Dr Brooks says SIFT will use three tools to give clinicians and other staff who manage patient flow access to the information they need, when they need it:

• an e-form, completed by the clinician sending the patient to another facility when the patient has been accepted by that facility for admission

• SIFT dashboard – information collected from the e-forms into the real-time SIFT dashboard will provide visibility of interfacility transfers to hospitals, SAAS and other health facilities. A next stage will include transport bookings with the ambulance transfer details

• Electronic Medical Record (EMR) pre-visit – in facilities where the EMR is used, information in the SIFT dashboard will be used to open an EMR episode and support clinical documentation at the accepting facility. Where clinically appropriate, this will allow inpatient teams to document care plans, order medication or investigations, arrange beds and place patients on theatre lists – all before they have arrived.

The SIFT tools have been designed to facilitate the transfer of all patients who have been accepted for inpatient admission by an inpatient service. SIFT excludes patients being transferred for a Mental Health reason (other systems exist) and patients not currently accepted by an inpatient service, or not known to require inpatient admission.
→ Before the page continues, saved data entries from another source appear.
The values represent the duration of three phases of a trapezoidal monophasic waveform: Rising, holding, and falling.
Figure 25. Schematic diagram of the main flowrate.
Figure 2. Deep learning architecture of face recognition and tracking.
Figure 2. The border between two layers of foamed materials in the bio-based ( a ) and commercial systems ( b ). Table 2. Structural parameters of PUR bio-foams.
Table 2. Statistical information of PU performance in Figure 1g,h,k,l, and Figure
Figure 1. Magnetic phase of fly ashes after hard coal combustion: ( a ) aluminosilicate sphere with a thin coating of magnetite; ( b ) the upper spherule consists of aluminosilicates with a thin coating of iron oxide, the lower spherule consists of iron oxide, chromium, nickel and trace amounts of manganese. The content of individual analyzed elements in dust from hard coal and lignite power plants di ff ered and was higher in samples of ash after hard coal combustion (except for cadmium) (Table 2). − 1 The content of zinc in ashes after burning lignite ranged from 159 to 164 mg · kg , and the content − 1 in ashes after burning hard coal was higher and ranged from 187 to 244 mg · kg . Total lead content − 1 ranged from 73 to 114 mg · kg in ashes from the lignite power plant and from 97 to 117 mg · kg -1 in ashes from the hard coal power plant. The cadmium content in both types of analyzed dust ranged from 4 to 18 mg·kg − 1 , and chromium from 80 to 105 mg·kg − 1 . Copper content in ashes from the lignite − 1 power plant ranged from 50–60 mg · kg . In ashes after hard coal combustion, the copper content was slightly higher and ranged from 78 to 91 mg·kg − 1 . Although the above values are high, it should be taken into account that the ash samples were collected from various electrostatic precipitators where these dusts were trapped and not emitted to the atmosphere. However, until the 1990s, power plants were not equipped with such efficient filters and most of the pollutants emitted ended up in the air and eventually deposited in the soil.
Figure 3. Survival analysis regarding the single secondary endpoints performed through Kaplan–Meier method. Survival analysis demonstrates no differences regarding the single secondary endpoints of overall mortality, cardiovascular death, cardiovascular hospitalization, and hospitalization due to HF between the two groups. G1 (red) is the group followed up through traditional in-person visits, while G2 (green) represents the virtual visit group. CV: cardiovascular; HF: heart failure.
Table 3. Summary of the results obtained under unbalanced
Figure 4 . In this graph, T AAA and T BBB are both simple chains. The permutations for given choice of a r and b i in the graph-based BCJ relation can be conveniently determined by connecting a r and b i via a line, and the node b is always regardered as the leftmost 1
After a successful pilot in the South Coast District, Noarlunga, Modbury and Mount Barker District Soldiers’ Memorial hospitals, and consultation with more than 200 clinicians across South Australia, SIFT will be introduced across the state in coming months.

The SHCC has also assisted regional and remote clinicians working at non-EMR SA Health sites to access, where appropriate, Read-Only access to the EMR for their patients. The EMR pre-visit SIFT tool cannot be used by facilities not yet using the EMR; clinicians with read-only access will be able to read relevant documentation for their patients accepted by EMR site clinicians.

Dr Brooks says the clinical input has contributed to processes ‘that will enable real-time information sharing, improved clinical documentation, offering patients more timely care, and reduce administrative burden on clinicians’.

‘The State Health Coordination Centre will continue to work with clinicians statewide to provide better tools, systems, and processes for patient care,’ she says.